80Furthermore, a nomination substituting CTI for CRI under the terms of the Call Option Deeds to which CRI and the Landowners were the parties was a tripartite arrangement to which the Landowners were essential parties.
81The Chief Commissioner argued that if the nomination process created new call options from the Landowners to CTI, it would be expected that CTI would be required to pay a new Call Option Fee of $10 to the Landowners and there is nothing in the evidence suggesting such a payment.
82CTI responded that there was nothing in the Call Option Deeds or the procedure for making a nomination under cl 10.1 to require a further Call Option Fee to be paid. I agree with that submission. The requirement of payment of a Call Option Fee of $10 was a de minimus feature of the arrangement.
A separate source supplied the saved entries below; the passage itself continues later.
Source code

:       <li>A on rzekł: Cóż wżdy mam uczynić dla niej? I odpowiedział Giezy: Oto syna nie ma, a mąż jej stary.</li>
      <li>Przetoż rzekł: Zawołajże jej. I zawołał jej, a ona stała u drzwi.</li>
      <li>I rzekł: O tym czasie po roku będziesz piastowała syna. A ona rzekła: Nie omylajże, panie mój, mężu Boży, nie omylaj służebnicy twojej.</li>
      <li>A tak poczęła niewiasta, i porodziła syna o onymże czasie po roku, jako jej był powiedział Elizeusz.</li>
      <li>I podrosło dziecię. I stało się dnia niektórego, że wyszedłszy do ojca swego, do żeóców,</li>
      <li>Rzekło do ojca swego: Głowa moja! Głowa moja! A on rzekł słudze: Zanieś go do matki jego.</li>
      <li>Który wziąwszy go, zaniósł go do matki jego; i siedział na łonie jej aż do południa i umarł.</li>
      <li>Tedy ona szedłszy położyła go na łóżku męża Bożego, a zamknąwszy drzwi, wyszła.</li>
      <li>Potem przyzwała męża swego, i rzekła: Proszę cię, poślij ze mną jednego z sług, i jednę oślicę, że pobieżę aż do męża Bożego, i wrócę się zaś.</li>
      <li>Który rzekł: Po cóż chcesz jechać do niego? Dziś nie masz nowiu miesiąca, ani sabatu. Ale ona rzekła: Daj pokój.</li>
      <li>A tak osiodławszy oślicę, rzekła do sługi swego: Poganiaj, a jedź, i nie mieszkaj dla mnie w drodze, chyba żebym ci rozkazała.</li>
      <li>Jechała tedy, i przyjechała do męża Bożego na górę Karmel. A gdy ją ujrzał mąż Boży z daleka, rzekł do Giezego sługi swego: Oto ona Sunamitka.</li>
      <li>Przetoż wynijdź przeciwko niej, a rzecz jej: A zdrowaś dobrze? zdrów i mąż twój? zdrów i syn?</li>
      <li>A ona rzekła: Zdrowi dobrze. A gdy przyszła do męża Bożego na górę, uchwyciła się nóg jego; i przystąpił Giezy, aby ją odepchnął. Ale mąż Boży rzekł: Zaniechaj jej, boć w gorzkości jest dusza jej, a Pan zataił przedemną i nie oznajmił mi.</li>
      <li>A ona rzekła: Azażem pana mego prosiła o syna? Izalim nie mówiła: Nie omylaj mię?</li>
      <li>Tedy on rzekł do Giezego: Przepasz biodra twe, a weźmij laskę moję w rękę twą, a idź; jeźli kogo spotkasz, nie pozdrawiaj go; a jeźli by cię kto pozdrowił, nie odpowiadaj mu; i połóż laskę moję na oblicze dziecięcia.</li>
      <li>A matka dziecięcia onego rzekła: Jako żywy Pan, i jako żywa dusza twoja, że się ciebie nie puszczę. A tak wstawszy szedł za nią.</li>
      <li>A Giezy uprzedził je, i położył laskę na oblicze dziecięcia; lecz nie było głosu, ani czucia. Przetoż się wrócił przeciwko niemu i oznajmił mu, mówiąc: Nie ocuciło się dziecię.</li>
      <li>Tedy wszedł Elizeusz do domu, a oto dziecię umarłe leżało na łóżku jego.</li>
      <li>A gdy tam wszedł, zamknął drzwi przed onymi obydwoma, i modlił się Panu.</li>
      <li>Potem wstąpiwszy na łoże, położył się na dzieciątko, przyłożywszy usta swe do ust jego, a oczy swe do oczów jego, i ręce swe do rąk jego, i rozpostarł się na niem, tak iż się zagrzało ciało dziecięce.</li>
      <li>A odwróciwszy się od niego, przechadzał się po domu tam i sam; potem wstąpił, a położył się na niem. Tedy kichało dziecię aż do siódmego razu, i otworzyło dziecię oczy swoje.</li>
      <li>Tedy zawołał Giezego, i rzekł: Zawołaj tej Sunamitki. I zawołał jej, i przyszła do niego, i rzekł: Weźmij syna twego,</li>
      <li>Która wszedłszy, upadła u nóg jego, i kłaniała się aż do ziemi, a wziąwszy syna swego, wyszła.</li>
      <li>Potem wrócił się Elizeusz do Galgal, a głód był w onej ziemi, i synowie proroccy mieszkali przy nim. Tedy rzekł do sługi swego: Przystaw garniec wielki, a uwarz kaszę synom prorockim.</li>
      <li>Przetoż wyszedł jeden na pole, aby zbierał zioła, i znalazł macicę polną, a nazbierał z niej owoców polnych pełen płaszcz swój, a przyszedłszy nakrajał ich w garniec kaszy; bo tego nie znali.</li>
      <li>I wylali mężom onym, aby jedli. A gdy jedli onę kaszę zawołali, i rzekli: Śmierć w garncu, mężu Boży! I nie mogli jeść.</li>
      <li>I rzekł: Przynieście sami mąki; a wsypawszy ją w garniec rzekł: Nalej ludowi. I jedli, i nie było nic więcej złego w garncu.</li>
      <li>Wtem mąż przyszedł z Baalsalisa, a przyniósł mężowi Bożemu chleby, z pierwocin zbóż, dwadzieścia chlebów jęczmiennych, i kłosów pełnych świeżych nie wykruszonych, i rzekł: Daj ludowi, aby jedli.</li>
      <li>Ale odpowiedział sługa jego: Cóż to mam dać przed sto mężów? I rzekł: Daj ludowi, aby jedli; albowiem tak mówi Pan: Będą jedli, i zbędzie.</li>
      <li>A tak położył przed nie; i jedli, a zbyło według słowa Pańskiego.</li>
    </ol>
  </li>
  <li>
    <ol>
83The Chief Commissioner contended that if CTI's construction were correct the Nominee would itself be entitled to nominate a new Nominee and so on ad infinitum such that CRI would drop out as guarantor and the Landowners would not have protection against default by an uncreditworthy new grantee.
84But cl 4 of the Call Option Nomination Notices provided that the substitution of CTI was irrevocable and there could be no further substitutions.
85In oral submissions, Mr Richmond SC, who with Mr Peadon appeared for CTI, refined his submissions and characterised the arrangement as an irrevocable offer, a partial novation or a variation.
86It was submitted that cl 4 of the Call Option Deeds was an irrevocable offer in accordance with the preference for that characterisation of an option to which reference is made above.
87If the conditional contract approach was preferable, the submission was that the arrangement amounted to a partial novation - the substitution of a new party for an existing one without a novation of the entire contract.
88As a fallback position if neither of those approaches was appropriate it was submitted that the arrangement amounted to a variation. A new option in favour of CTI standing with the old contract.
89Mr Hutley SC, who with Mr Sealey appeared for the Chief Commissioner, submitted that each of the three approaches failed.
90In my view the preferable approach is to characterise the Call Option Deeds as irrevocable offers or as providing for partial novations. In either event the analysis set out above is apposite.